伊坂幸太郎 『砂漠』

砂漠

 伊坂幸太郎お得意のタイプの青春小説ですが、これまでの作品ほどには剥き出しのメッセージ性のようなものはダイレクトには伝わってきません。ですが、ワンクッション置いている分じわじわと効いてくるようなところがあって、この加減は絶妙です。
 恋愛と麻雀と友達という、現実社会では本当にありふれた大学生のキャンパスライフを描きつつも、「学生時代」というある種お祭りの間のような非現実を見事に描き切ったと評価出来る一作でしょう。
 「こうあるべきだ」と正しい理想を高々と主張する人間は、格好良いながらも、どこか現実味が薄いスーパーヒーローであったのに対し、本作では周りから思い切り引かれてしまうような格好の悪い人物に、そうした役を割り振っているところが秀逸だと言えると思います。彼は大国のエゴに憤り、「あのね、俺たちがその気になればね、砂漠に雪を降らすことだって、余裕でできるんですよ」と、独特な政治的思想を人前で堂々と演説しては引かれる小太りな学生です。決して格好など良くないこの西嶋という小太りの同級生が、主人公たちに多大な影響を与え、物凄く格好良く見える辺りが本作の爽快なところでしょう。

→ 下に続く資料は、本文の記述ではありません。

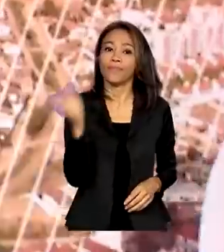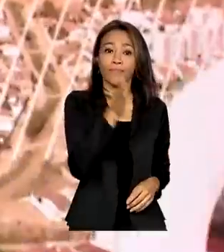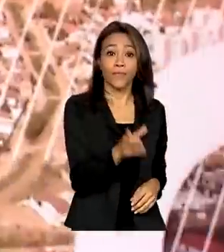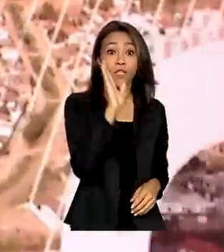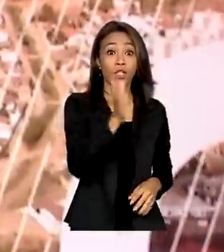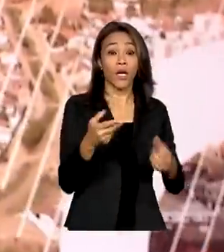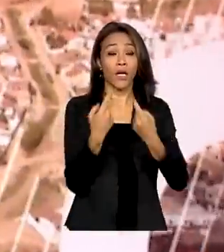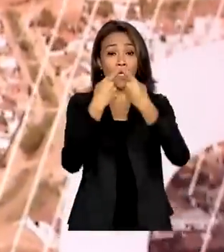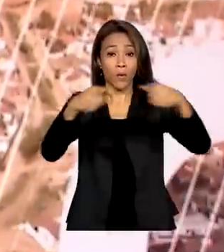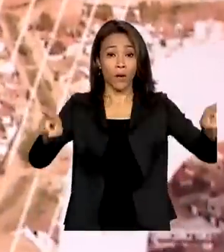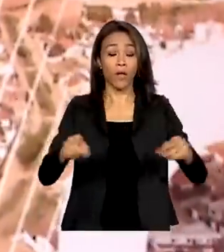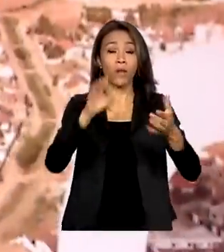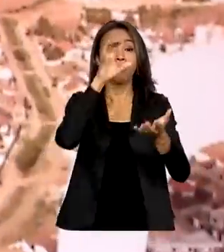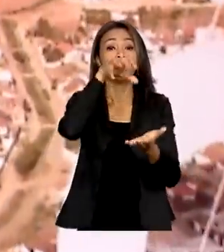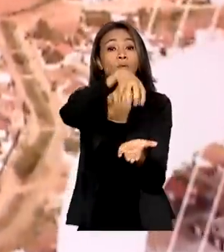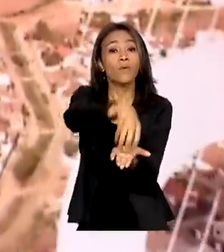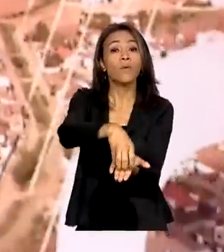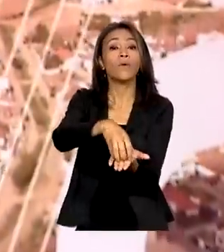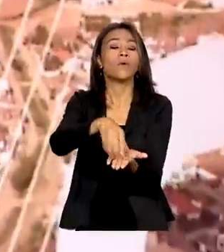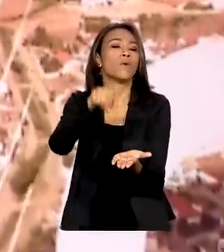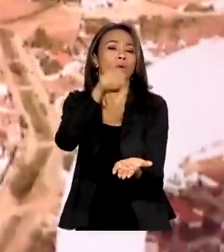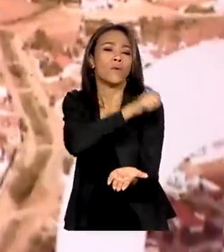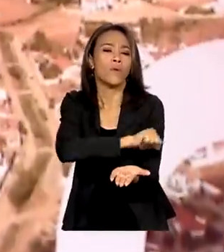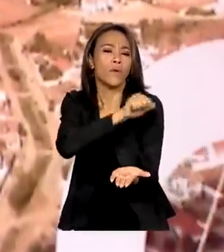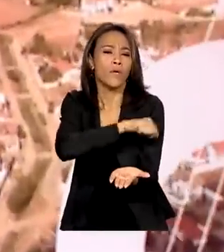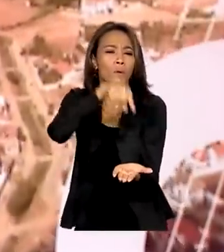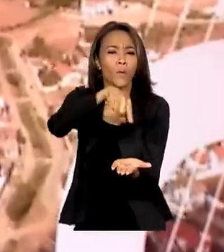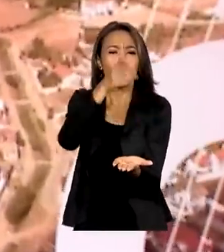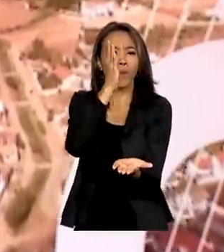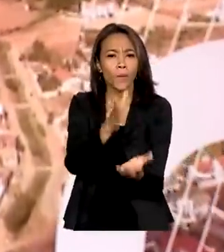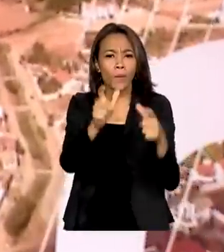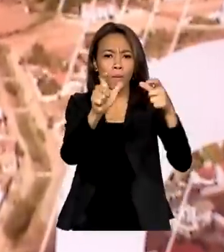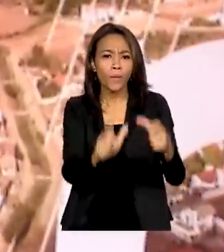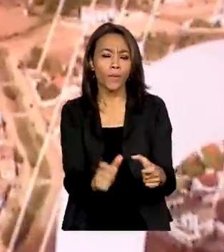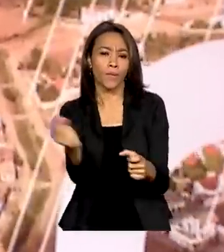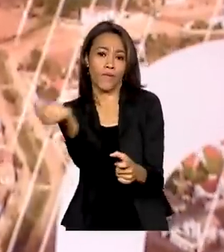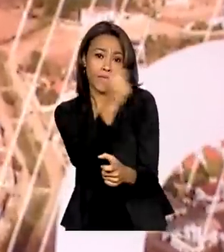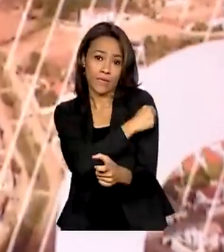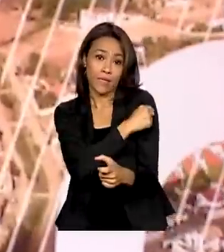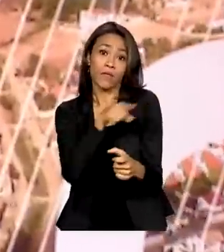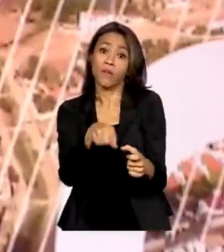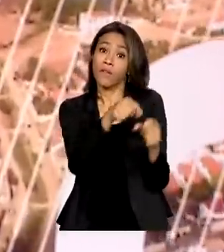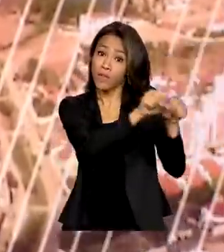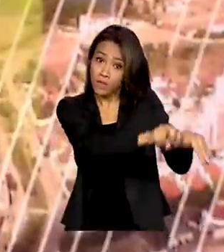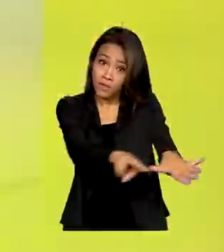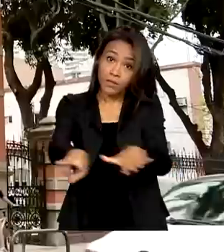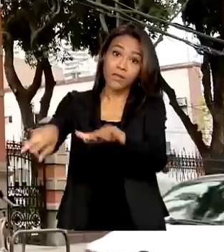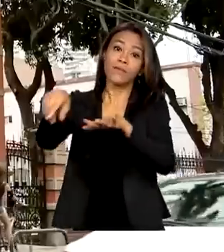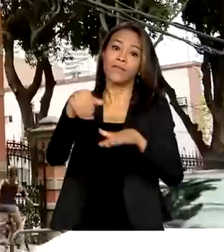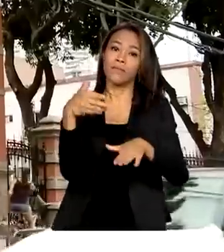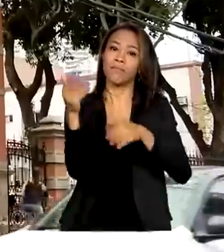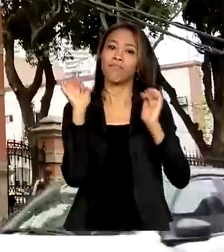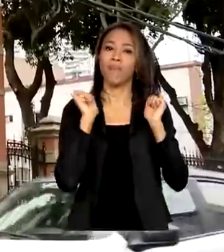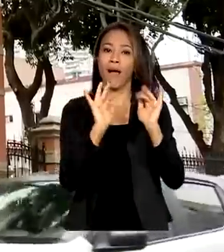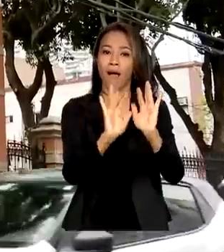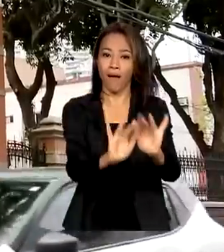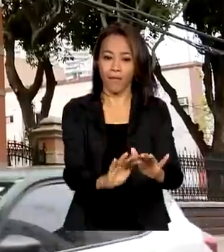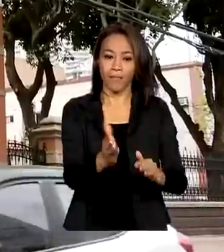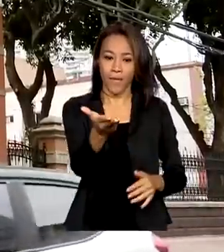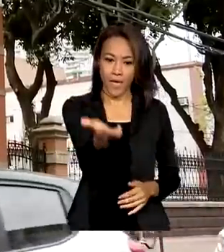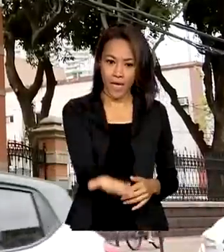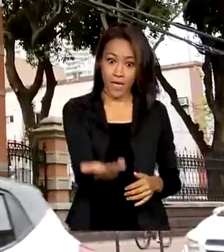Supercentro Carioca de Vacinação, que vai funcionar também aos finais de semana para o atendimento da população. O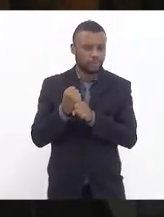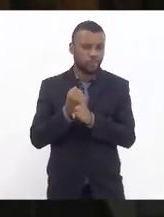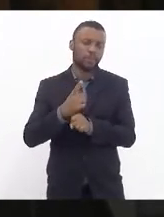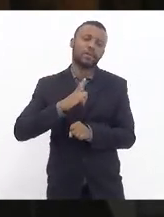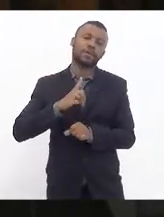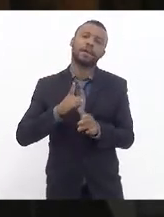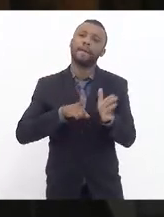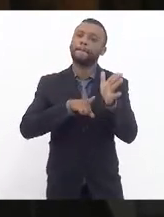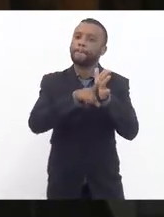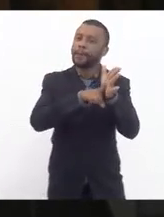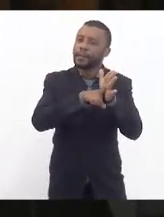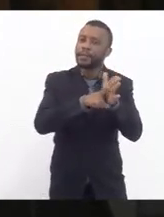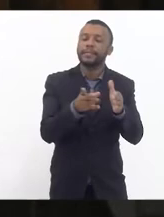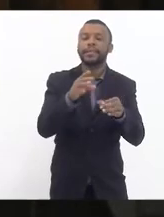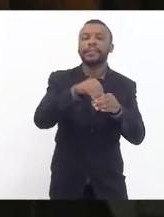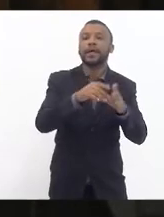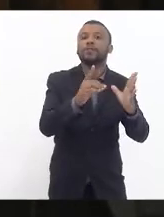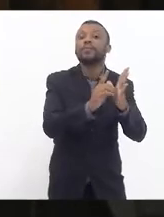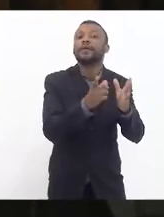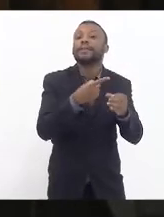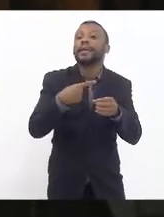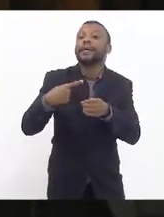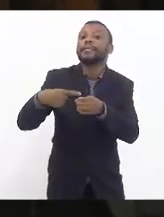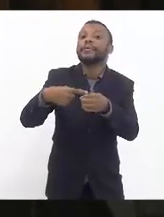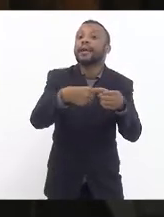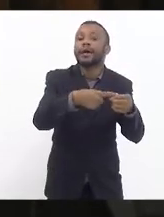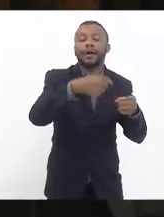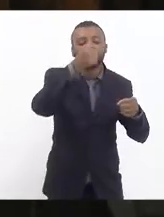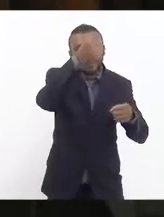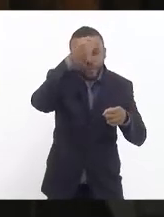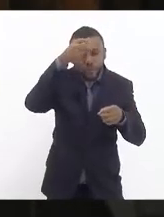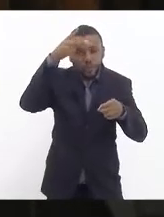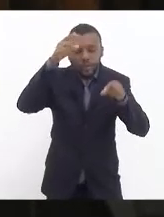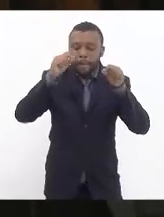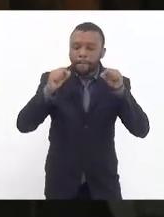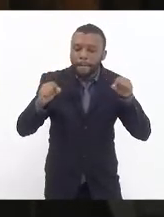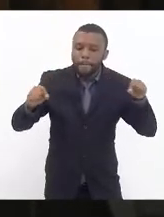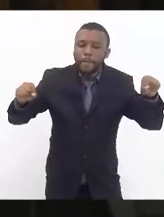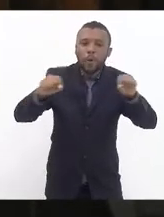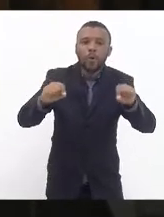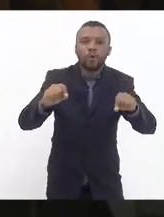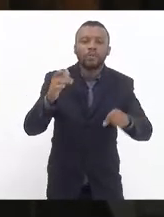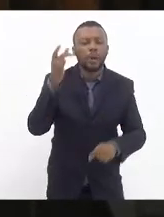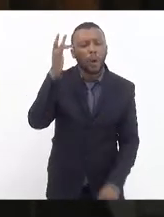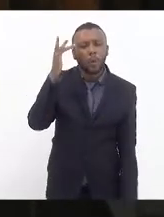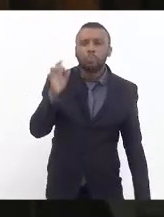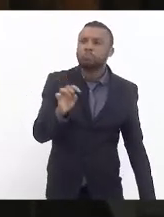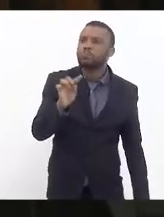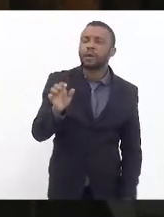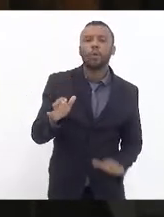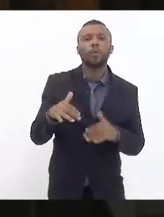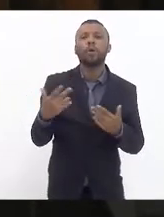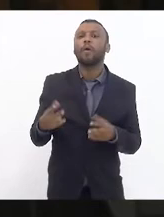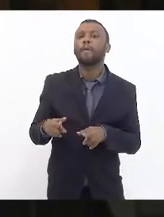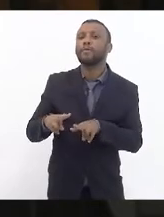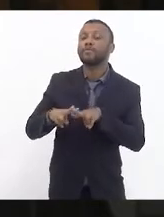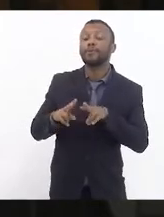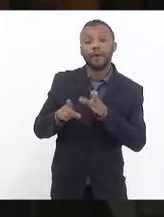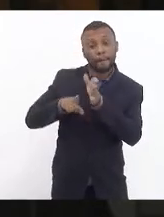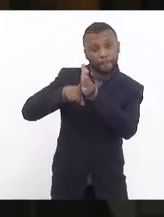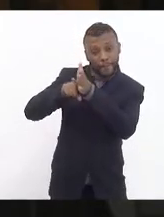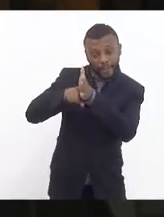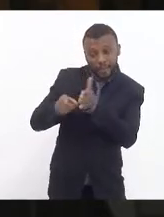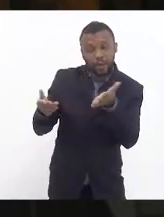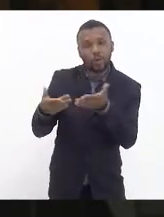a perícia era realizada nas cidades, nos municípios. Aí, não sei por qual motivo, agora a perícia está sendo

 他作品と比べれば、一気に行われる伏線回収の鮮やかさなどは無いものの、社会という名の「砂漠」に出る前の、「学生」という身分によって守られたオアシスの中で戦う登場人物たちの青春小説という意味では、十分に示唆を与えられる1冊でした。
 要所要所に用いられるサン=テグジュペリの引用や、伊坂作品恒例の他作品の登場人物との繋がりなどのスパイスも程好く効いていて、私は好きな作品です。